How long it takes to obtain a divorce in England?

When you have decided that it’s time to sever the knot, this is the million dollar question. To give you an answer, we thought it would be helpful to outline the process and steps you would need to go through and a general indication of roughly how long each step could take in the order that they are taken:

  1. File a petition at court – once the court is satisfied as to it’s content, they will issue the petition, give it a unique case number and post it to the Respondent together with a document called an ‘acknowledgement of service form’ – similar to a receipt. Form filing to issue, the court can take between 3-4 weeks.
  2. On receipt, the Respondent has to complete, sign and indicate on the form whether they want to defend the petition or not and then return to the court office. If the Respondent is resident in the UK, then s/he will have 14 days in which to reply. S/he may at this point consult a solicitor if they have not done so already. Whether they do in fact return the Acknowledgment within the 14 days varies greatly and much depends on how the matter has been handled up until that point.
  3. When the Acknowledgment of Service is returned to the court, a copy will be sent to the Petitioner (or the Petitioner’s solicitor if the Petitioner is legally represented). Assuming that the Respondent has indicated that s/he will not be defending the petition (as is usually the case), then the Petitioner is in a position to file their application for decree nisi – the first part of the divorce. The application is supported by a statement which will confirm that the contents of the divorce petition are correct and that the signature which appears on the Acknowledgment of Service is that of the Respondent. Once filed, the court can take anywhere from 8-12 weeks to respond to the application.
  4. When considering the application, the court looks at many things such as whether any relevant dates given are correct, whether the Petitioner has satisfied the legal requirements of the fact relied upon for the divorce and various other matters. If the Judge decides that all is in order, then s/he will make an order for the pronouncement of the decree nisi in open court. This does not mean there is any attendance at court, but rather that the court will give effect to the decree nisi in the parties absence on a day it allocates. This is usually 3-4 weeks later or longer depending on the court’s timetable.
  5. After the pronouncement of the decree nisi, a certificate is provided to show that this has been done. The Petitioner then has to wait 6 weeks and 1 day after which s/he can apply for the final certificate – the decree absolute. The time limit of six weeks is compulsory and cannot be abridged without very good reason. The application is simple and from the point of filing, is usually granted within 1-2 weeks. Only on the granting of the decree absolute will the marriage be considered terminated and the parties then free to remarry.

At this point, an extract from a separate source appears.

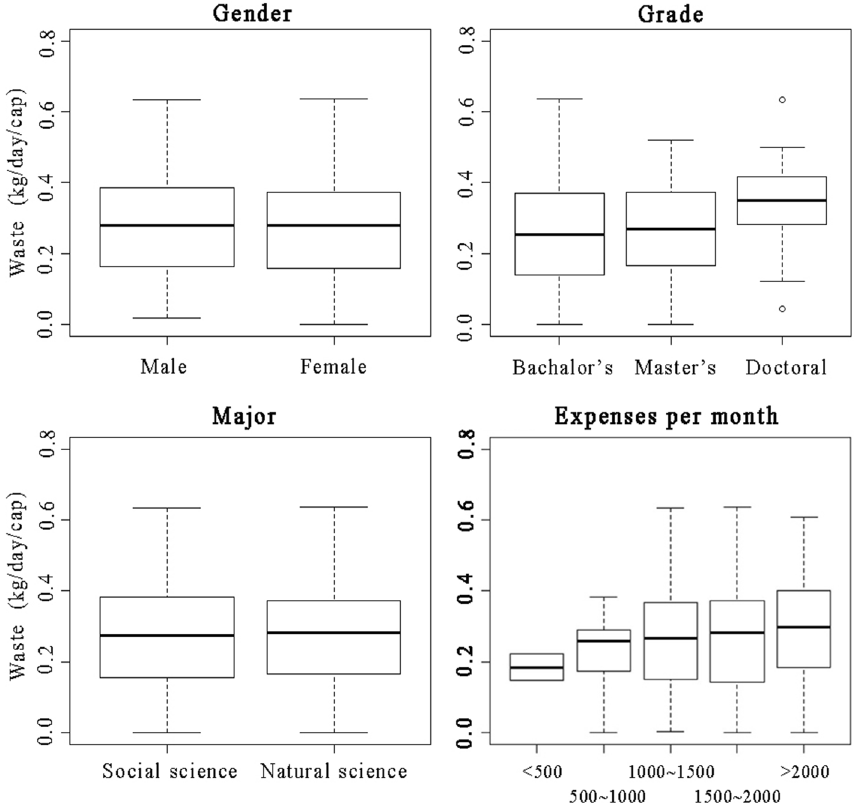
Figure 2. Descriptive results of personal attributes effect on waste generation. Note the bold and black line indicates the average waste generation of students of different gender, educational level, major and financial condition.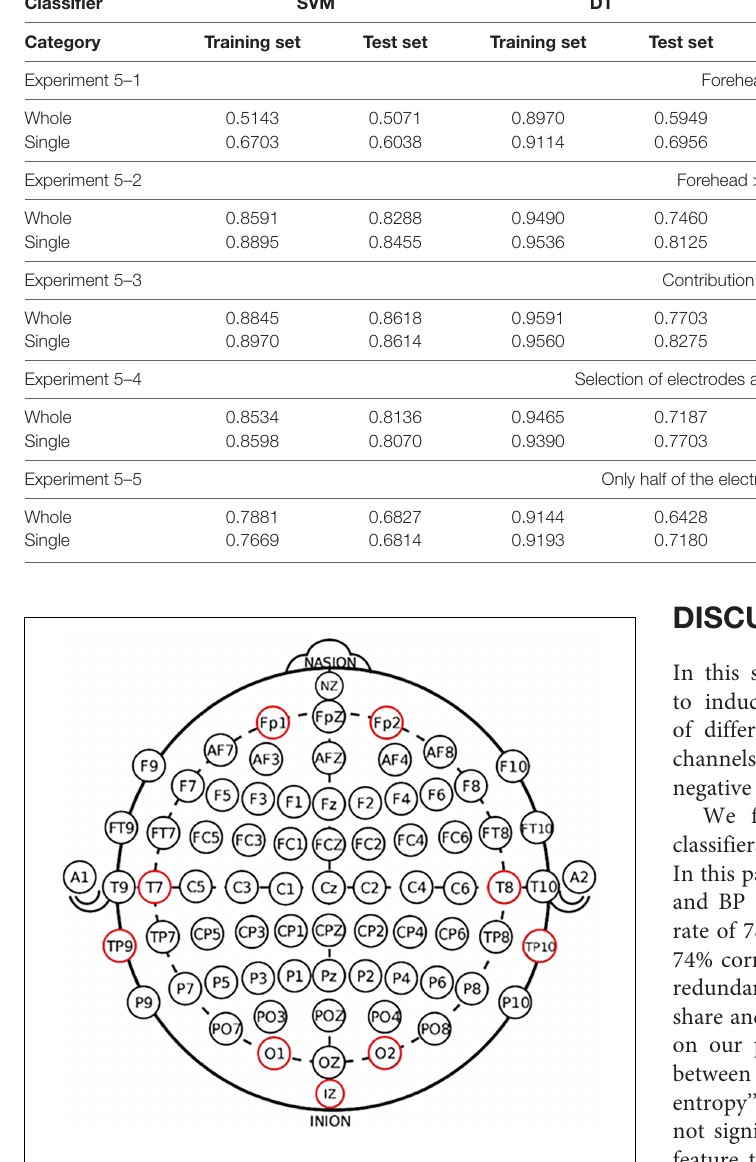
FIGURE 3 | Schematic diagram of the optimal electrode for multi-channel emotion recognition.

The divorce process itself is not complicated per se but many factors can affect the timetable including but not limited to – incomplete or wrongly completed documents, the co-operation or lack of co-operation of both or one of the parties, service and acknowledgement of documents, the court’s own timetable, jurisdictional and residency issues and more importantly outstanding financial matters that need resolving within the divorce application.

Any of these issues are likely to either halt or disrupt the process usually resulting in inevitable but necessary delays and costs for both parties much of which can be managed by an efficient, proactive and experienced solicitor who can pre-empt those tricky issues and nip them in the bud.